[Given passage]

There’s A Focus On The Boats Because The Sea Is Sexier Than The Land: A Reflection on the Centrality of the Boats in the Recent ‘Migration Crisis’

Pallister-Wilkins.Profile PictureA guest post from Polly Pallister-Wilkins, Assistant Professor in Political Science at the University of Amsterdam. Polly’s work broadly sits in the borderlands between International Relations, Critical Security Studies and Political Geography. More specifically she specialises in the intersection of humanitarian intervention and border control. Her current research is concerned with what she terms ‘humanitarian borderwork’ building on previous research into humanitarianism, border policing and the political sociologies of walls, fences and security barriers. Her regional areas of focus are the Mediterranean, specifically Greece, and the Middle East. She has been an assistant professor in the Department of Politics at the University of Amsterdam since 2012 after undertaking her doctoral research at SOAS, University of London. Recent work has appeared in International Political Sociology and Geopolitics. She is also the editor of a forthcoming forum in Mediterranean Politics on the ‘Migration Crisis’.


Lesvos boat landing, November 2015.Pallister-Wilkins

I grew up watching Baywatch. Saturday evenings were the highlight of my week. All that sun, sea, sand and heroics. This may account for my poor bastardisation—and for this I apologise—of Warsan Shire’s evocative verse. In addition I am not suggesting that all focus is on the boats that transport people and the sea they cross even as journeys and modes of travel become a central theme in border and mobility policing and the study thereof. I am labouring under artistic license here.

The appearance of search and rescue operations (SAR) in the Mediterranean and Aegean—beyond those undertaken continuously by commercial vessels and the daily routines of state coastguards—is, Cap Anamur aside, a relatively new phenomenon. The Migrant Offshore Aid Station (MOAS) was the first non-state actor to engage in humanitarian driven SAR in 2014, joined in 2015 by Médecins Sans Frontières (MSF) and later Seawatch in the southern Mediterranean. These actors are also present in the Aegean, a wholly different operating environment, with smaller SAR vessels, where they operate amongst a plethora of other groups and individuals focused on responding to the danger of the boat journeys of people on the move.

[/Given passage]
[Data records]

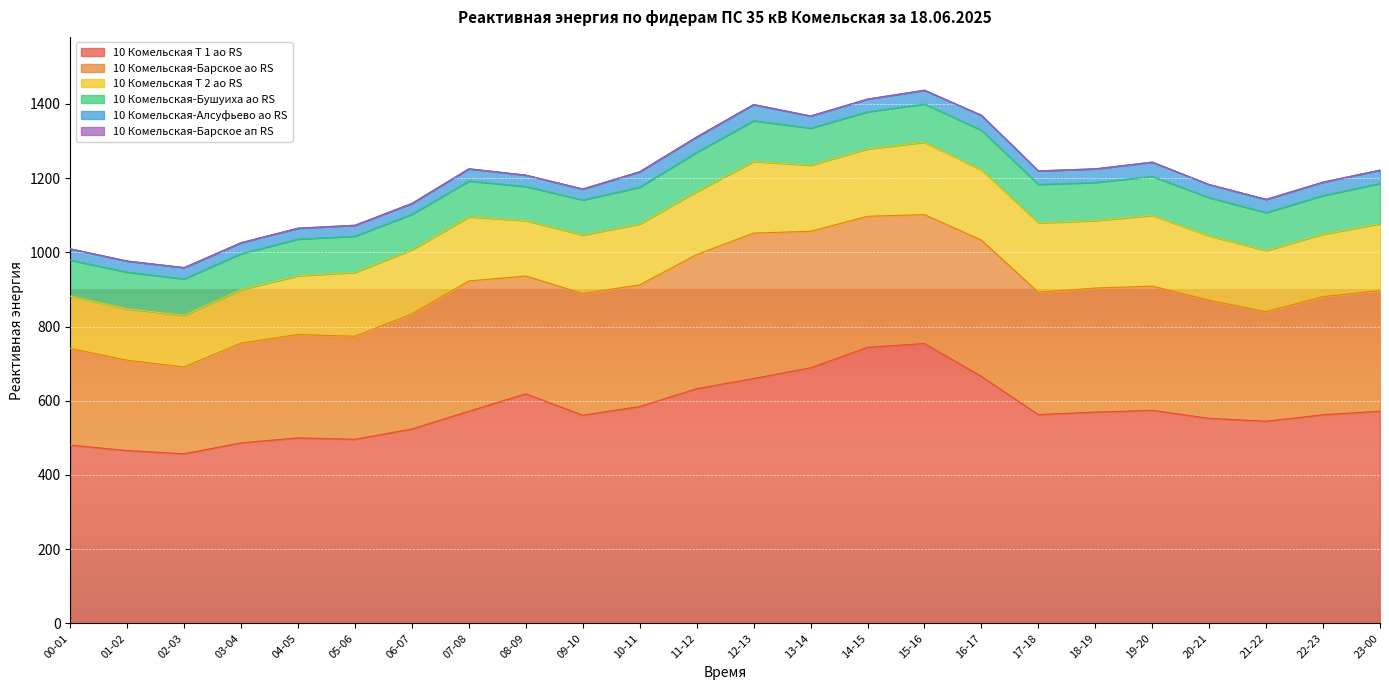

At which category is the sum across all series the highest?

15-16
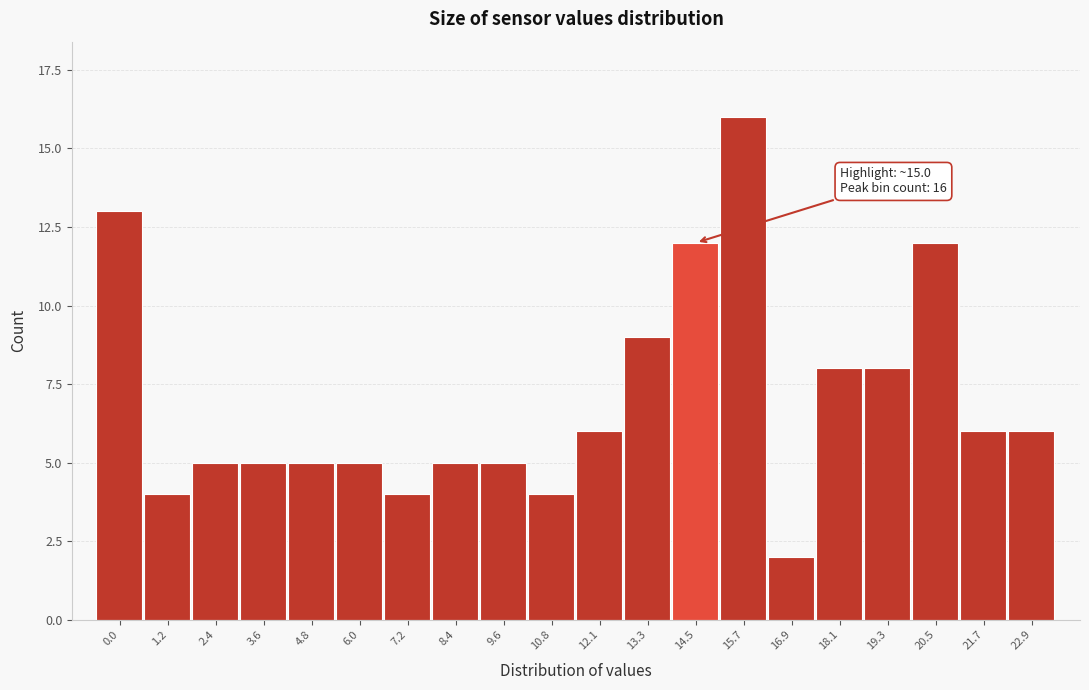

Reading left to right, transcribe all the data shown in this chart.

13	4	5	5	5	5	4	5	5	4	6	9	12	16	2	8	8	12	6	6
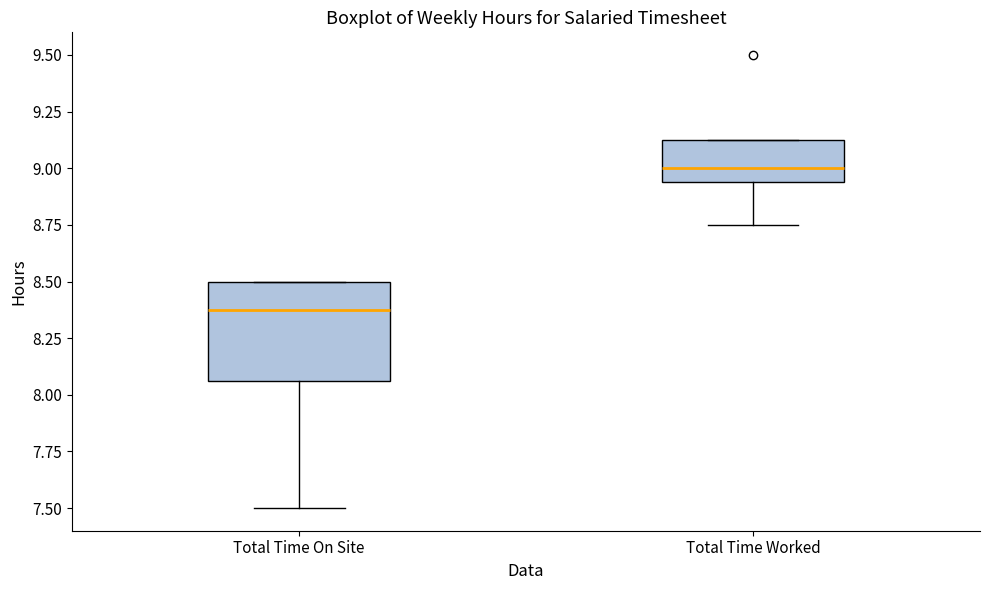

Which box has the lowest median line?

Total Time On Site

[/Data records]

*What you need to do*.
**1)** From the entries, return every line from the one containing "Reading left to" up to and including the last line of the entries, copied word for word. Leave out the picture.
**2)** Write the next part of the essay on boats in the migration crisis, starting right after its last sentence.

*Responses by task*.
**1)**
Reading left to right, transcribe all the data shown in this chart.

13	4	5	5	5	5	4	5	5	4	6	9	12	16	2	8	8	12	6	6

Which box has the lowest median line?

Total Time On Site

**2)**
I have the utmost respect for those engaged in a range of practices that I call humanitarian borderwork. These humanitarian borderworkers, mostly volunteers, work tirelessly to alleviate the violence of a European border regime that makes safe and legal travel an impossibility for those seeking life. These people step in and step up to provide assistance for people on the move where Europe, its member states and its large-scale humanitarian organisations, so used to acting the sovereign and intervening elsewhere beyond the borders of Europe, have failed.

However, unreflective do-gooding can be a dangerous thing as countless examples from history show us. To what extent do these folk step in and step up in recognition that it is Europe’s own border regime that causes so much suffering and death? To what extent does this humanitarian borderwork translate into political action beyond the spatio-temporally limited moment of emergency immanent in the boat migration in the Aegean and southern Mediterranean? In thinking about these questions what is clear from my recent research experiences in the ‘field’ is that such humanitarian action does not always translate into political action that can begin to challenge the structural causes of boat migration, which is entirely avoidable.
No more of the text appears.